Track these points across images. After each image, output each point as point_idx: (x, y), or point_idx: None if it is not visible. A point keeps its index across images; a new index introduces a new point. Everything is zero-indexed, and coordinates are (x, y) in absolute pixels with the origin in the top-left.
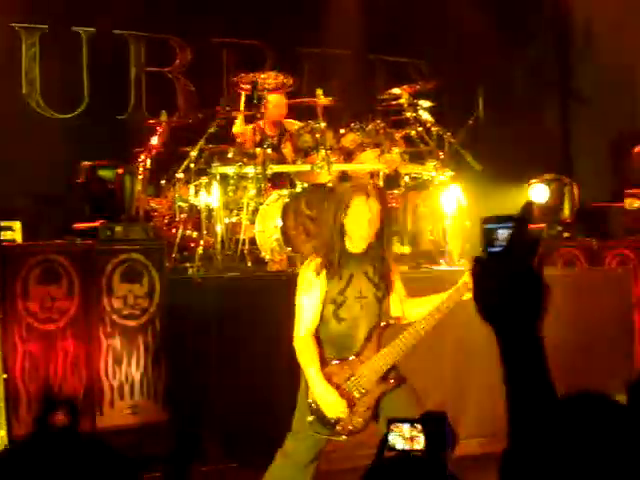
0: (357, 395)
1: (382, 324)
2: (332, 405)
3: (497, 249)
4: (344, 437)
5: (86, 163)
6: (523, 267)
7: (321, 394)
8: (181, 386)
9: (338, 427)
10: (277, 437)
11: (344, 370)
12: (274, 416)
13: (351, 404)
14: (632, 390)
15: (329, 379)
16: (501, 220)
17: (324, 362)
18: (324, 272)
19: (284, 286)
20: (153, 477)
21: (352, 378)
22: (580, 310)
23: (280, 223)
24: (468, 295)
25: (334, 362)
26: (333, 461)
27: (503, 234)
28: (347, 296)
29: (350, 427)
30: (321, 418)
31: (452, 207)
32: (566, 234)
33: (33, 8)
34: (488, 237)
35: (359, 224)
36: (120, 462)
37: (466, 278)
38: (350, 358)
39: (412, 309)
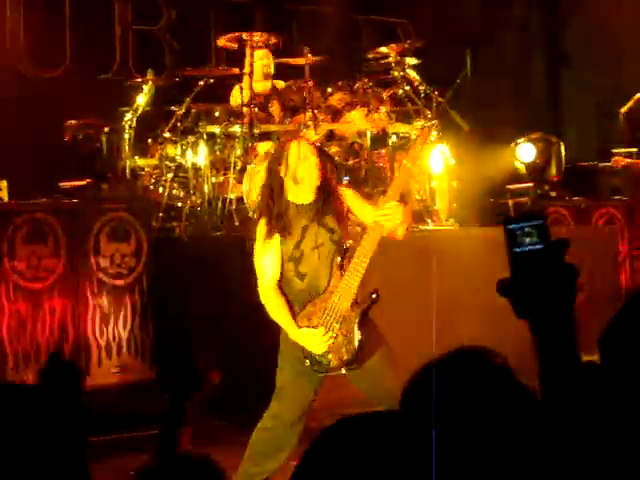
0: (337, 325)
1: (337, 257)
2: (313, 341)
3: (522, 249)
4: (343, 370)
5: (72, 122)
6: (558, 263)
7: (300, 337)
8: (168, 345)
9: (333, 363)
10: (264, 394)
11: (318, 306)
12: (261, 373)
13: (334, 335)
14: (603, 343)
15: (310, 320)
16: (524, 219)
17: (298, 312)
18: (275, 231)
19: None
20: (141, 436)
21: (327, 310)
22: None
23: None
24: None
25: (309, 305)
26: (320, 419)
27: (527, 233)
28: (303, 249)
29: (344, 357)
30: (315, 360)
31: (440, 167)
32: (553, 193)
33: None
34: (512, 237)
35: (298, 173)
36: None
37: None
38: (324, 293)
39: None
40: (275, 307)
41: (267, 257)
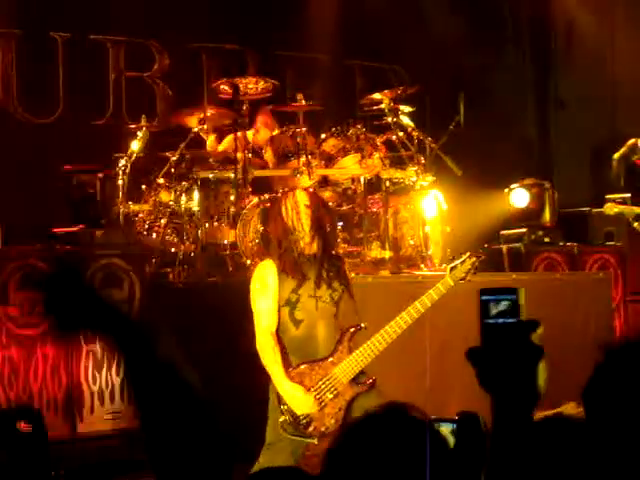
0: (330, 396)
1: (351, 330)
2: (300, 401)
3: (492, 320)
4: (316, 440)
5: (66, 168)
6: (524, 340)
7: (287, 391)
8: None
9: (310, 428)
10: (259, 444)
11: (315, 371)
12: (256, 421)
13: (323, 405)
14: (586, 395)
15: (301, 381)
16: (498, 292)
17: (291, 367)
18: (276, 274)
19: None
20: None
21: (324, 379)
22: (561, 315)
23: (261, 228)
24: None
25: (304, 365)
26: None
27: (500, 306)
28: (300, 294)
29: (322, 428)
30: (293, 419)
31: (433, 212)
32: (547, 239)
33: (9, 13)
34: (485, 308)
35: (303, 225)
36: None
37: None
38: (325, 360)
39: None
40: (268, 356)
41: (265, 301)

**TASK REQUIREMENTS**.
Looking at the data above, return every line from the one with "7: (321, 394)" down to the one with "37: (466, 278)", exactly and inclusively.

**YOUR SOLUTION**.
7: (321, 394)
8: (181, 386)
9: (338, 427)
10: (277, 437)
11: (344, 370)
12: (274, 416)
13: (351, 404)
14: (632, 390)
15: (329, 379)
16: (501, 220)
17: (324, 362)
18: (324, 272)
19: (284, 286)
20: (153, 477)
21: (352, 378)
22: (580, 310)
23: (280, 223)
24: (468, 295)
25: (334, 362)
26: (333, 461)
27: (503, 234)
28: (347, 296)
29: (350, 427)
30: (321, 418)
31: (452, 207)
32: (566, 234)
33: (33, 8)
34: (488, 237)
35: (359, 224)
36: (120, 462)
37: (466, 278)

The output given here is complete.